Extracto del documento:
Sobre el Valle de los Caídos tengo sentimientos encontrados: en la época del Tripartit, cuando prestaba mis servicios en el Departament competente en materia de Memoria Histórica, me enseñaron varias propuestas normativas sobre el destino a dar al monumento, que incluían la exhumación de los restos de Franco y José Antonio y su entrega a sus familiares... como fiel funcionario, expresé lealmente mis opiniones, no demasiado partidarias del trasiego funerario... la cosa quedó ahí, aunque es tema recurrente; tiempo después, en un viaje a Madrid con mi entonces Directora General, cogimos un taxi cuya conductora, una agradable señora de mediana edad. al oír a mi jefa hablándome en Catalán, preguntó:

"¿Son ustedes funcionarios de la Generalitat?"
"Pues si, señora, efectivamente"
"¿Y en qué Departament están...?"
"En el de Joan Saura"
"¡Ah, qué bien, Saura me gusta mucho...! pero lo que no entiendo es eso de que quiera cambiar de sitio El Escorial..."

Intentamos sacarla de su error; no era El Escorial, ni pretendía exactamente cambiarlo de sitio... creo que la dejamos medio convencida, pero nos estuvimos riendo un buen rato de la ocurrencia... me temo que no tendríamos presupuesto para cambiar de sitio El Escorial ni, por supuesto, el Valle de los Caídos, aunque cosas más gordas se han visto.


Pero antes, el 22 de Noviembre, se había producido, en el Palacio del Congreso, sede entonces de las Cortes Españolas, la ceremonia de proclamación de Juan Carlos Primero, ceremonia en la cual, por imperativo legal, tuvo que jurar los textos legales vigentes en el momento... todos esperábamos sus primeras palabras como una pista sobre con qué intenciones venía el nuevo Monarca que, por la cuenta que le traía, se había tirado años y años en un mutismo total y, literalmente, pasando por tonto... en la Delegación de Cornellà solo había un televisor, en la habitación del vigilante nocturno, un antiguo representante sindical desfigurado por un accidente laboral; allí nos apiñamos la mayoría de los funcionarios de la casa, y se nos añadieron, a última hora, dos inspectores de la "social", afirmando que no tenían radio en el coche; supongo que, aquel día, les hacía falta compañía humana.

Líneas mostradas:

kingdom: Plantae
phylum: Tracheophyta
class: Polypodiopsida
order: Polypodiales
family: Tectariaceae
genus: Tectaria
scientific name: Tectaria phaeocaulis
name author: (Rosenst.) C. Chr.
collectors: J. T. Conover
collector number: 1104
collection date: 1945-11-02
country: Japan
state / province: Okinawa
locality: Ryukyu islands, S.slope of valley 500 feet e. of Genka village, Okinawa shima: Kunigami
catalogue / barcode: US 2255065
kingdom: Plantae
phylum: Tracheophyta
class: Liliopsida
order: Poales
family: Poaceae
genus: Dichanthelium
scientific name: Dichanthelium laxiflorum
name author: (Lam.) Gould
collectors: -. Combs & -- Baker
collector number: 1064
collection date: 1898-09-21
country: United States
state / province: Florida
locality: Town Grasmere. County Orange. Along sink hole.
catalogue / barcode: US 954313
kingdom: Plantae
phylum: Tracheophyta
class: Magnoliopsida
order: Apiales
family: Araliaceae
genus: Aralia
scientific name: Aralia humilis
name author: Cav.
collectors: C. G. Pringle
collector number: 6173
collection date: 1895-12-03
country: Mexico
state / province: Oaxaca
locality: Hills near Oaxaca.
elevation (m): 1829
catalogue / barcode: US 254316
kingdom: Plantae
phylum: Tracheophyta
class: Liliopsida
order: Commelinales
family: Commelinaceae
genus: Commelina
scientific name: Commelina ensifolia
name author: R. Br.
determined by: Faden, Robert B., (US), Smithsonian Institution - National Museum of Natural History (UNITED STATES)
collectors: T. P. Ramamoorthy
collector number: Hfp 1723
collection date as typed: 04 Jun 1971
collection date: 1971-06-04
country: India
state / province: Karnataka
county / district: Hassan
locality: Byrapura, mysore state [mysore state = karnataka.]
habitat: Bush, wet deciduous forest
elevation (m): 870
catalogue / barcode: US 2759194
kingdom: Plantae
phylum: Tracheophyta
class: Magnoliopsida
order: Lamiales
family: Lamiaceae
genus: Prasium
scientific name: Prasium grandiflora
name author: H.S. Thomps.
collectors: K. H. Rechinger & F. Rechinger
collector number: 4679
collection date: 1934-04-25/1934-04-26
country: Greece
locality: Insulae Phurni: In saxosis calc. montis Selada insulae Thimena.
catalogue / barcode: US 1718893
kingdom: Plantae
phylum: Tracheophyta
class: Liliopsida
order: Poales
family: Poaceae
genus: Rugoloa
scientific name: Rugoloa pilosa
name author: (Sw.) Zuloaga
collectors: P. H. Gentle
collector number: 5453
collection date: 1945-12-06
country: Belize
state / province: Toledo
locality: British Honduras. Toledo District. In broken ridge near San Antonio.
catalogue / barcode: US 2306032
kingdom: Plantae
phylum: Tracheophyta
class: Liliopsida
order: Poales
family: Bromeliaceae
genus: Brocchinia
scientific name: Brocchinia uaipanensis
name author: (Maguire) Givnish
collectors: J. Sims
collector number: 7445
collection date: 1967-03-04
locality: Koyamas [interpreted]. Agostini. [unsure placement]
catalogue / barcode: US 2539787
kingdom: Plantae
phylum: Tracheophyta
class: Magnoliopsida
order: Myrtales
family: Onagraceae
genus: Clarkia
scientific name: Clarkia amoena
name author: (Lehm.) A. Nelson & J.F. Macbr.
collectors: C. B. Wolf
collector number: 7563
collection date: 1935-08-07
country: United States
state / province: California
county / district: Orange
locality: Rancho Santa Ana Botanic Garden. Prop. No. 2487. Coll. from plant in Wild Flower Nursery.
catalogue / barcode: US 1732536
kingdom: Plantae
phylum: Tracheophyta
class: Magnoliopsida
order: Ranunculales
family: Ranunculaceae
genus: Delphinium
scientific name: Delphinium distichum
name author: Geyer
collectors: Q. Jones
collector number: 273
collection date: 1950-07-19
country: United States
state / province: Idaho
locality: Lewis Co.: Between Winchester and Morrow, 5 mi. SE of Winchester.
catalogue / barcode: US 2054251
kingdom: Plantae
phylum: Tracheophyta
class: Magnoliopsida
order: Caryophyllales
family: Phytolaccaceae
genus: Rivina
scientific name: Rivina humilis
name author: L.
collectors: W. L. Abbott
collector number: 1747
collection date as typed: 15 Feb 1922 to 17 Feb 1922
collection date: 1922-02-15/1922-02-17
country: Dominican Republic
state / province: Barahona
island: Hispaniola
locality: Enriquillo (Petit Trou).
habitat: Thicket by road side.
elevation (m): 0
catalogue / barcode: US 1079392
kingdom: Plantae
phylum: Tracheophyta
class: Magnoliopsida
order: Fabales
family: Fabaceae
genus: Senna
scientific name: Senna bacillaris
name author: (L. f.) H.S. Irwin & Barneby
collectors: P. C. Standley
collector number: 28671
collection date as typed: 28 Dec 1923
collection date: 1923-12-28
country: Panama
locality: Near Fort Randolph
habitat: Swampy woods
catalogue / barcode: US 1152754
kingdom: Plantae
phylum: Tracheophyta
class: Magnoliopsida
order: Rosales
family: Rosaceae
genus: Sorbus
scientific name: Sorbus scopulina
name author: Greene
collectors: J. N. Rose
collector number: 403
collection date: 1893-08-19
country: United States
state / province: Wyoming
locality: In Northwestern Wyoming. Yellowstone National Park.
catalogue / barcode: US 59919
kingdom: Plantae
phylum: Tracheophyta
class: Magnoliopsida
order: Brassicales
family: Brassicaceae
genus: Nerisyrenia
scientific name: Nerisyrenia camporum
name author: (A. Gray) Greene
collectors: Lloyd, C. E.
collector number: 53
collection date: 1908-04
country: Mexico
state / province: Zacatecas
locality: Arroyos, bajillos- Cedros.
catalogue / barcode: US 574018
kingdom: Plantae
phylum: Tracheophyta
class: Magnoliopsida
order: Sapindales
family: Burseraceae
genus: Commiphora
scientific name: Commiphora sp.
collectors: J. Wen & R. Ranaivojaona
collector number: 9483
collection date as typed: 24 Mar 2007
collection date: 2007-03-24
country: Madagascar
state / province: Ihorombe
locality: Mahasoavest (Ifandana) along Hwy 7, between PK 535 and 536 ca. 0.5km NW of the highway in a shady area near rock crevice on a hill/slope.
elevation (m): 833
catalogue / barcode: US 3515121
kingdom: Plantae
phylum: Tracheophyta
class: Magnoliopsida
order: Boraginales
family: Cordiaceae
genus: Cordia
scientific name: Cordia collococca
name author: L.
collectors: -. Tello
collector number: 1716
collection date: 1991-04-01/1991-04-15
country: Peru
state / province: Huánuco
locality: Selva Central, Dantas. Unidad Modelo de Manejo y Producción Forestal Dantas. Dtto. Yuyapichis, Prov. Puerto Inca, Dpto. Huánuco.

Tareas pendientes:
(a) Traduce al inglés, por favor, esta oración del extracto: «¿Son ustedes funcionarios de la Generalitat?».
(b) Contesta con datos del extracto:
(i) ¿Qué oyó la conductora del taxi antes de hacer su pregunta?
(ii) ¿En qué fecha tuvo lugar la ceremonia de proclamación de Juan Carlos Primero?
(iii) ¿Dónde estaba el único televisor de la Delegación de Cornellà?
Las líneas son material aparte y no guardan relación con el extracto.

Respuestas por tarea:
(a) "Are you civil servants of the Generalitat?"

(b)
(i) Oyó a la jefa del narrador hablarle en catalán.
(ii) El 22 de noviembre.
(iii) En la habitación del vigilante nocturno.